State won't stop processing appeals of HMO denials

Md. commissioner vs. Connecticut General

November 07, 2001|By M. William Salganik | M. William Salganik,SUN STAFF

Maryland Insurance Commissioner Steven B. Larsen said his office will continue to process consumer appeals when HMOs deny care, despite a recent court ruling that leaves the future of the appeals process in doubt.

"We'll continue to enforce the law," Larsen said, despite a decision in Baltimore Circuit Court that found part of the appeal process in conflict with federal law.

David M. Funk, who represented the insurer, Connecticut General Life Insurance Co., in the court case, said, "We are treating the decision as a precedent the commissioner must follow."

The case is being appealed by both sides, and a clarification seems a long way off. Funk said in Baltimore Circuit Court last month, "We are on course for the Supreme Court."

Under state legislation passed in 1998, patients can appeal to Larsen when they have a dispute over whether care is medically necessary. Larsen then refers the case to independent medical specialists, and, based on their reports, can order the insurer to pay for care. That's what Larsen did last year in two cases involving Connecticut General.

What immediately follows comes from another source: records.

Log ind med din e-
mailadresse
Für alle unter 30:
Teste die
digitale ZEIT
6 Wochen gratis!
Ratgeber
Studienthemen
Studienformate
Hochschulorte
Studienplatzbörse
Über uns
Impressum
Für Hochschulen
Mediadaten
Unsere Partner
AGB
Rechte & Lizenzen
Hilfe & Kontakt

In one, he ordered hospital rehabilitation treatment for a 32-year-old woman who underwent brain surgery; Connecticut General argued that the patient could receive needed rehabilitation in a nursing home. He fined Connecticut General $125,000 - the largest fine he ever imposed in this type of case - for a variety of procedural violations, such as not informing the patient about the right of appeal.

In a second case, Connecticut General denied payment for one day of a hospital stay that had included a hysterectomy and other procedures, arguing that the medical record showed the patient was healthy enough to have been discharged a day earlier. A medical reviewer disagreed. Larsen ordered the insurer to pay the claim and to pay a fine of $2,500.

Connecticut General took the cases to court, arguing that state attempts at that type of regulation conflicted with federal law governing employee benefits.

On Oct. 12, Judge John C. Themelis in Baltimore Circuit Court told the two sides, "I'm going to make both of you unhappy."

Themelis ruled that under federal law, Larsen could not order an insurer to pay claims, but could fine the insurer.

Both sides have appealed - Larsen because he wants to be able to order claims paid and Connecticut General because the insurer says Larsen shouldn't be able to order fines. The appeal may go directly to the state's highest court, the Court of Appeals.

The sides do agree on one point: The dispute turns on interpretation of the federal Employee Retirement Income Security Act of 1974 - known as ERISA - that governs a variety of employer-provided benefits. ERISA contains, in the words of one of Larsen's Connecticut General rulings, "a particularly complex statutory structure for determining whether the federal regulatory scheme would prevail over state law."

It's clear that sometimes states can regulate insurance themselves. And sometimes federal law under ERISA trumps the state's powers. According to Funk, 18 "ERISA pre-emption" cases already have been decided by the U.S. Supreme Court, with more on the way. Funk said that if Connecticut General prevails, patients will not be left without recourse. But instead of appealing insurers' denials to Larsen, they'd have to sue under federal law.

Larsen, however, said the insurance administration needs regulatory power to protect patients. Connecticut General's reading of the law, Larsen wrote in one of his decisions in the case, "would seem to prohibit the commissioner from issuing any order requiring ... the HMO or insurer pay or provide a benefit or coverage that was mandated by law but that the insurer or HMO sought to avoid."

Larsen said he has not decided any appeals since the Themelis ruling and isn't sure how insurers other than Connecticut General will react.

During the last calendar year, the insurance administration received 1,526 complaints. Some were not covered by the law or were resolved during review, but the agency heard 137 appeals, upholding the insurer 69 times and ordering the insurer to pay benefits 68 times. The administration imposed $180,750 in fines.